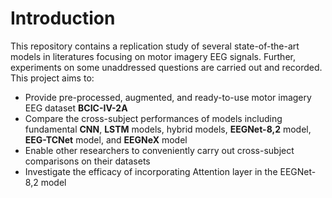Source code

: # Introduction
This repository contains a replication study of several state-of-the-art models in literatures focusing on motor imagery EEG signals. Further, experiments on some unaddressed questions are carried out and recorded. This project aims to:
* Provide pre-processed, augmented, and ready-to-use motor imagery EEG dataset **BCIC-IV-2A**
* Compare the cross-subject performances of models including fundamental **CNN**, **LSTM** models, hybrid models, **EEGNet-8,2** model, **EEG-TCNet** model, and **EEGNeX** model
* Enable other researchers to conveniently carry out cross-subject comparisons on their datasets
* Investigate the efficacy of incorporating Attention layer in the EEGNet-8,2 model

(Task description): Please reproduce the entries above word for word, leaving the pictures out of your answer.

(Task response):
Source code

: # Introduction
This repository contains a replication study of several state-of-the-art models in literatures focusing on motor imagery EEG signals. Further, experiments on some unaddressed questions are carried out and recorded. This project aims to:
* Provide pre-processed, augmented, and ready-to-use motor imagery EEG dataset **BCIC-IV-2A**
* Compare the cross-subject performances of models including fundamental **CNN**, **LSTM** models, hybrid models, **EEGNet-8,2** model, **EEG-TCNet** model, and **EEGNeX** model
* Enable other researchers to conveniently carry out cross-subject comparisons on their datasets
* Investigate the efficacy of incorporating Attention layer in the EEGNet-8,2 model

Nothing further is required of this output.